What you return must match the entries word for word, minus the pictures.

TASK DATA Block Start

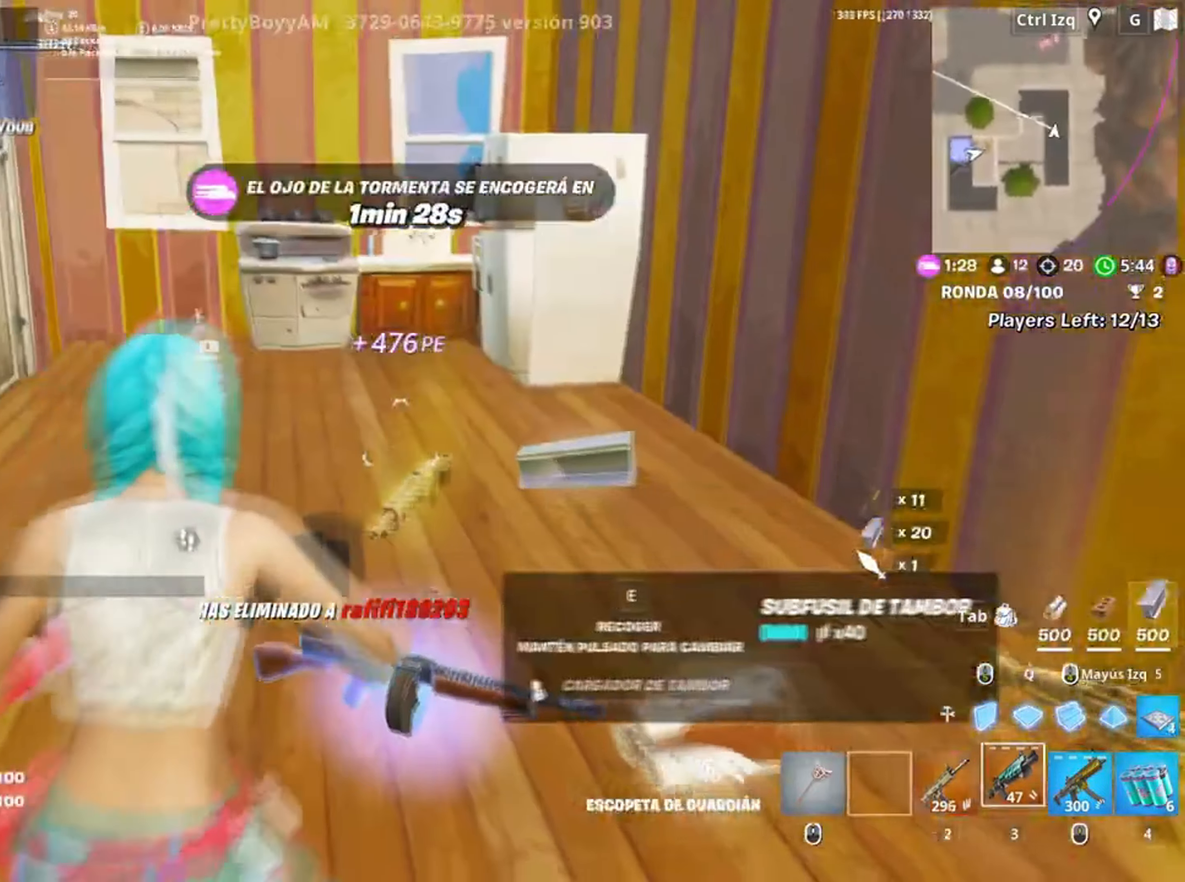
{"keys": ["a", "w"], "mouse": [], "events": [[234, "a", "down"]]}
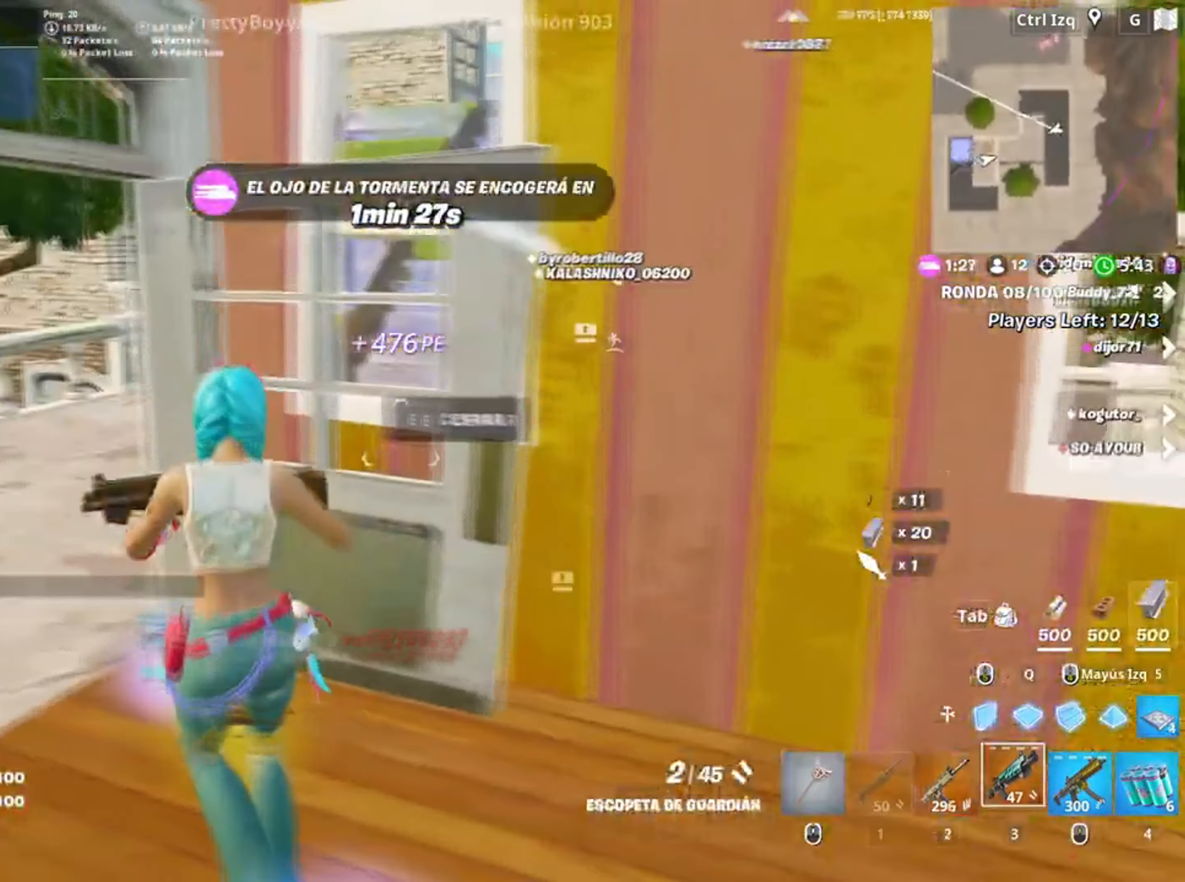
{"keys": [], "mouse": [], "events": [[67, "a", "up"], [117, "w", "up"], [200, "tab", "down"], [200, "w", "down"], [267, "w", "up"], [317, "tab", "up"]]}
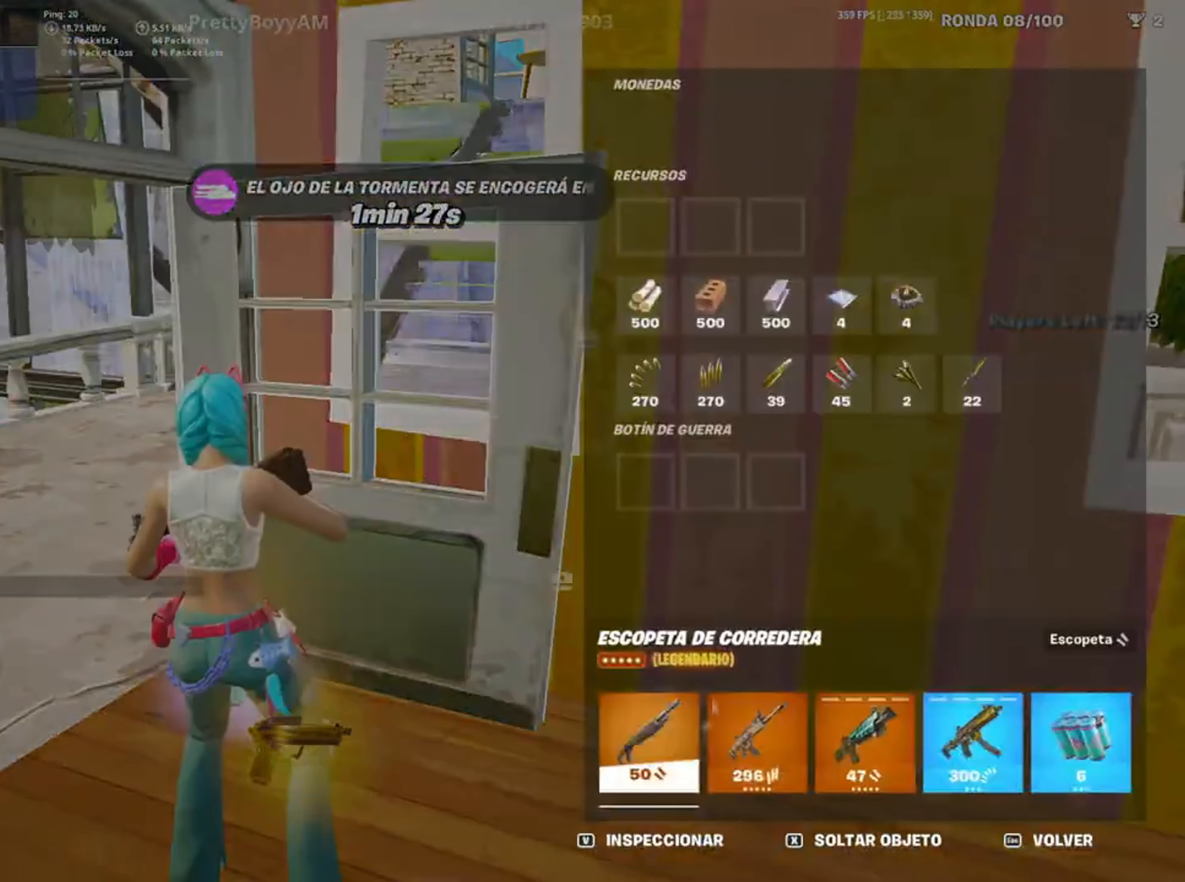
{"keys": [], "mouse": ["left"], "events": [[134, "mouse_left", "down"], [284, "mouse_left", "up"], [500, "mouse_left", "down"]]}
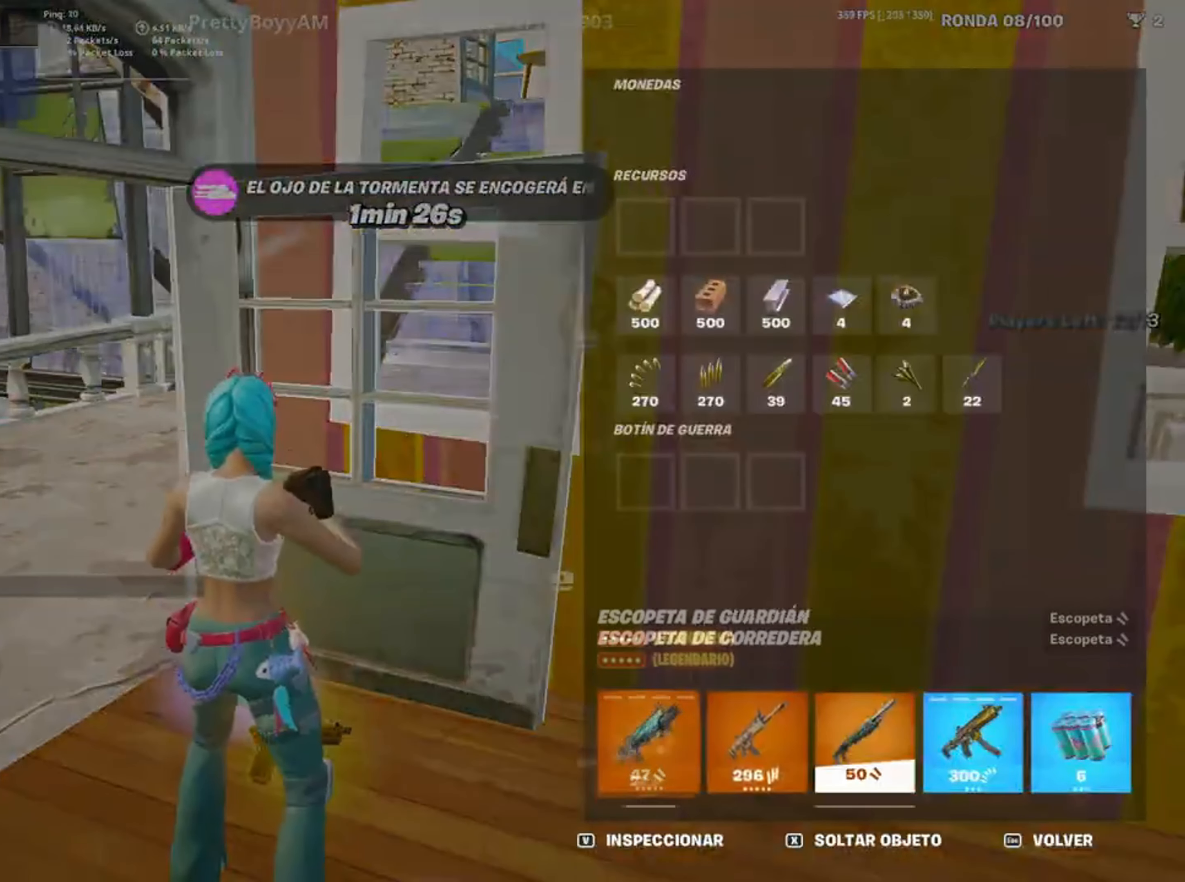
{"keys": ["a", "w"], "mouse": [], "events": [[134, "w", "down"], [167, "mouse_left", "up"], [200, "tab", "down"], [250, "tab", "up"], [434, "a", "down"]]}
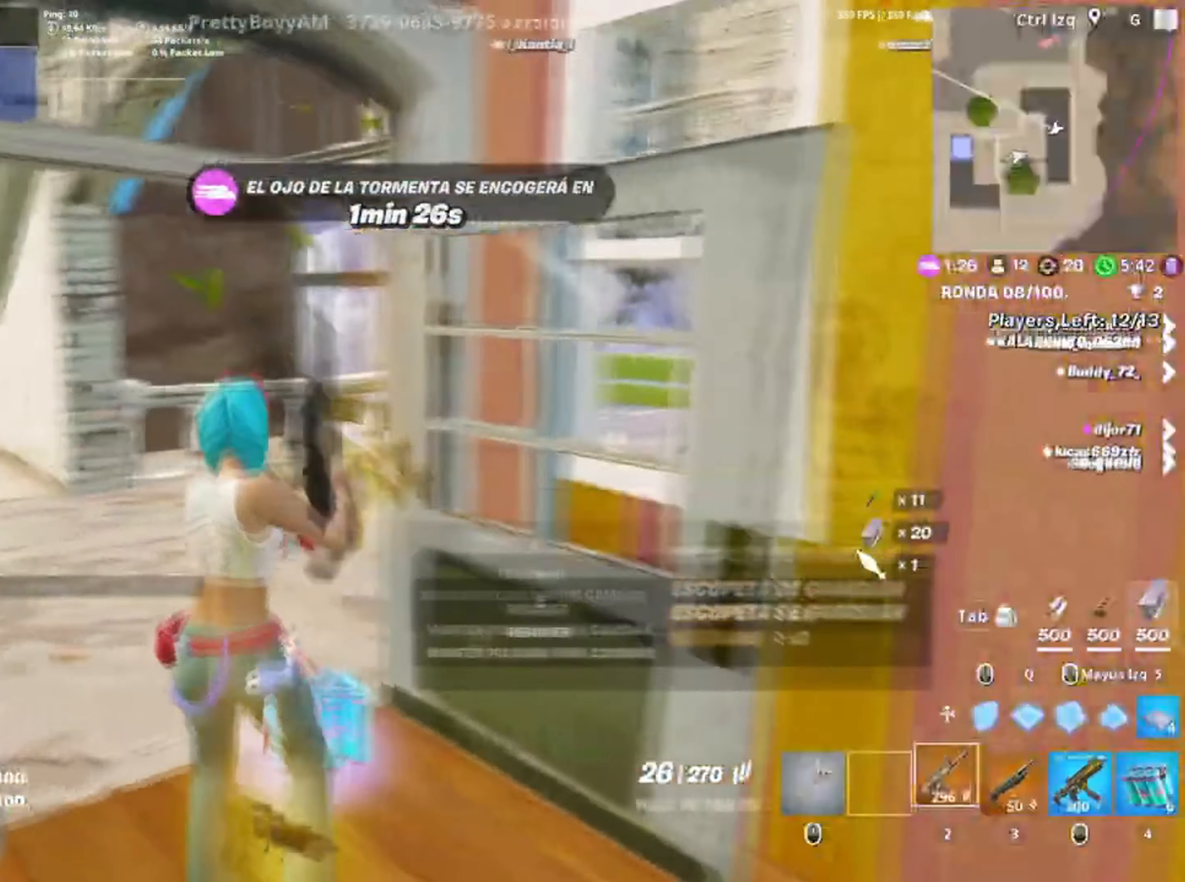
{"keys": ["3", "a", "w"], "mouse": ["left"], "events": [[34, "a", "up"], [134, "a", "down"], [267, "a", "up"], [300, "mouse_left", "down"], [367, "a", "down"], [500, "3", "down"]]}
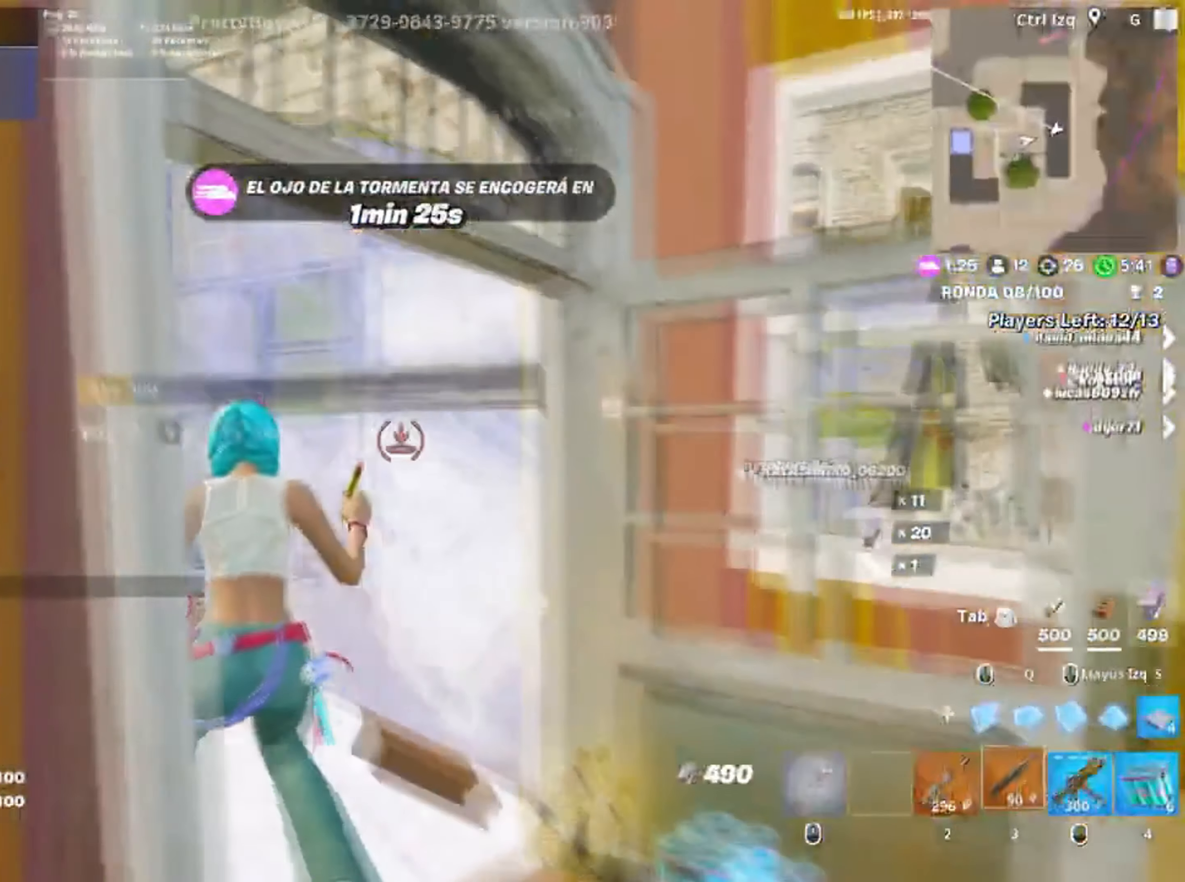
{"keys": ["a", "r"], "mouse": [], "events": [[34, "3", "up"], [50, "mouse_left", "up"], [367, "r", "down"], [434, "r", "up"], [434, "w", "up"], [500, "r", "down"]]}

TASK DATA Block End

WRITTEN RESPONSE:
{"keys": ["a", "w"], "mouse": [], "events": [[234, "a", "down"]]}
{"keys": [], "mouse": [], "events": [[67, "a", "up"], [117, "w", "up"], [200, "tab", "down"], [200, "w", "down"], [267, "w", "up"], [317, "tab", "up"]]}
{"keys": [], "mouse": ["left"], "events": [[134, "mouse_left", "down"], [284, "mouse_left", "up"], [500, "mouse_left", "down"]]}
{"keys": ["a", "w"], "mouse": [], "events": [[134, "w", "down"], [167, "mouse_left", "up"], [200, "tab", "down"], [250, "tab", "up"], [434, "a", "down"]]}
{"keys": ["3", "a", "w"], "mouse": ["left"], "events": [[34, "a", "up"], [134, "a", "down"], [267, "a", "up"], [300, "mouse_left", "down"], [367, "a", "down"], [500, "3", "down"]]}
{"keys": ["a", "r"], "mouse": [], "events": [[34, "3", "up"], [50, "mouse_left", "up"], [367, "r", "down"], [434, "r", "up"], [434, "w", "up"], [500, "r", "down"]]}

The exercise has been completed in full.